** 担当課題 1 **
東大入学式の祝辞をめぐる文章によると、河瀨直美氏の祝辞に批判が相次いだのはなぜですか。一、二文で説明してください。
** 担当課題 2 **
東大入学式の祝辞をめぐる文章を、最後の文の次から書き継いでください。

東大入学式の祝辞でネット炎上
2022年4月12日、東京大学の入学式における祝辞が波紋を呼んでいる。
映画監督の河瀨直美氏が「ロシアを悪者にすることは簡単」「悪を存在させることで安心していないだろうか」「一方的な側からの意見に左右されて、本質を見誤っていないだろうか」とロシア擁護と解釈されかねないスピーチがあり、批判が相次いだ。
この発言を受けて、SNSではさまざまな反応があった。
「ロシア軍がウクライナの一般市民を殺戮している一方で、ウクライナ軍は自国の国土で侵略軍を撃退している(中略)この違いを見分けられない人は、人間としての重要な感性の何かが欠けているか、ウクライナ戦争について無知か」(慶應義塾大学・細谷雄一教授)
「侵略戦争を悪と言えない大学なんて必要ないでしょう」(東京大学・池内恵教授)
大学の存在意義への疑問を呈するほど痛烈なものだった。
2019年入学式では、上野千鶴子氏のスピーチで炎上も
東大入学式の祝辞といえば、2019年にフェミニストで東大名誉教授の上野千鶴子氏が行ったスピーチも、ニュースに取り上げられるなどパンチがあった。

** 記録一覧 **
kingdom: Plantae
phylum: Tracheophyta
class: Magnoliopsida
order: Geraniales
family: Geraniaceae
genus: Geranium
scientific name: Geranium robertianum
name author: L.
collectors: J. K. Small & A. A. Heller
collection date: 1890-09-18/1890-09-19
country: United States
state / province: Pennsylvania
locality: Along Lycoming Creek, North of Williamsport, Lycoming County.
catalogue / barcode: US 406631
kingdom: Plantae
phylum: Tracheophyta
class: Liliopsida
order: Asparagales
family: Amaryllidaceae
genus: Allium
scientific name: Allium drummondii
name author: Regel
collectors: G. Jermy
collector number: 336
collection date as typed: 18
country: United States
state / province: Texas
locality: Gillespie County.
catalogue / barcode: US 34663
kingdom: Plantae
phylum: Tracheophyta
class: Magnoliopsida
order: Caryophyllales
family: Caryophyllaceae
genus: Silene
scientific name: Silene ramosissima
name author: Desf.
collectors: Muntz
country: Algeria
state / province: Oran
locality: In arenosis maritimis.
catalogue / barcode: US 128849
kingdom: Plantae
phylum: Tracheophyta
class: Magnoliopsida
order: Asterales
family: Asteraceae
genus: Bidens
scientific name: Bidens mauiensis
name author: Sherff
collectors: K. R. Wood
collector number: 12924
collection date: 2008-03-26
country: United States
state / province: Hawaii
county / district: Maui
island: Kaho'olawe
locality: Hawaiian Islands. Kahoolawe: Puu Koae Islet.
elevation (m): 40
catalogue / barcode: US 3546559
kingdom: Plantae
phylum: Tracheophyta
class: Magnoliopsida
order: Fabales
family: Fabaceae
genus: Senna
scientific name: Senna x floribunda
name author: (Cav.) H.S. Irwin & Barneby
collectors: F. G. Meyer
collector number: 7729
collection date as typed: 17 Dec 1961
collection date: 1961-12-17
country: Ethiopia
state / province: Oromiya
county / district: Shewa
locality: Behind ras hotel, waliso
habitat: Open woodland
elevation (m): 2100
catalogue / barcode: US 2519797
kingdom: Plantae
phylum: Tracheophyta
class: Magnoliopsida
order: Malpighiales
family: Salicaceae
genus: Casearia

** 回答 1 **
河瀨直美氏は祝辞で「ロシアを悪者にすることは簡単」「悪を存在させることで安心していないだろうか」などと述べました。この発言がロシア擁護と解釈されかねないものだったため、批判が相次ぎました。

** 回答 2 **
「東京医科大学の入試女性差別」や、「男子東大生の私大女子学生への集団暴行事件」など大学関連の女性差別事件を列挙し、「東大生の女性比率は2割以下」「合コンでは男子学生はもてるが女子学生は退かれる」「東大には東大女子が入れず、他大学の女子のみに参加を認める男子サークルがある」などと例示し、「大学に入る時点ですでに隠れた性差別がある」と指摘した。
SNSでは「これを聞いて入学する女性はすごく勇気付けられると思う」という歓迎コメントがある一方、「祝辞で言う内容なのか?」「伝えたいなら自分で講演会主催しろよ」など否定的な声も目立った。
上野氏の指摘するように、東大生の女性率は低い。2021年データで20.7%である。東大は2011年に「2020年までに女性率30%」という目標を掲げ、女性限定の奨学金や家賃補助、女子中高生向け説明会などを行っているが、今なお達成されていない。
しかしながら筆者の体感では、東大の女性率の低さの最大の因子は「東大に残る女性差別」というより「高学力女子高生の医学部集中」ではないだろうか。
「東大か医学部か」、トップ層高校生ならば一度は悩むものだが、近年は「男は東大/女は医学部」傾向が高い。将来の妊娠・出産を希望する女子学生と保護者は、近年、官僚や大企業総合職のような激務が前提の日本型エリートコースよりも、堅実なライセンス職であり、時短勤務やフリーランスも可能で、出産育児と両立しやすくステータスのある医師を選択することが多い。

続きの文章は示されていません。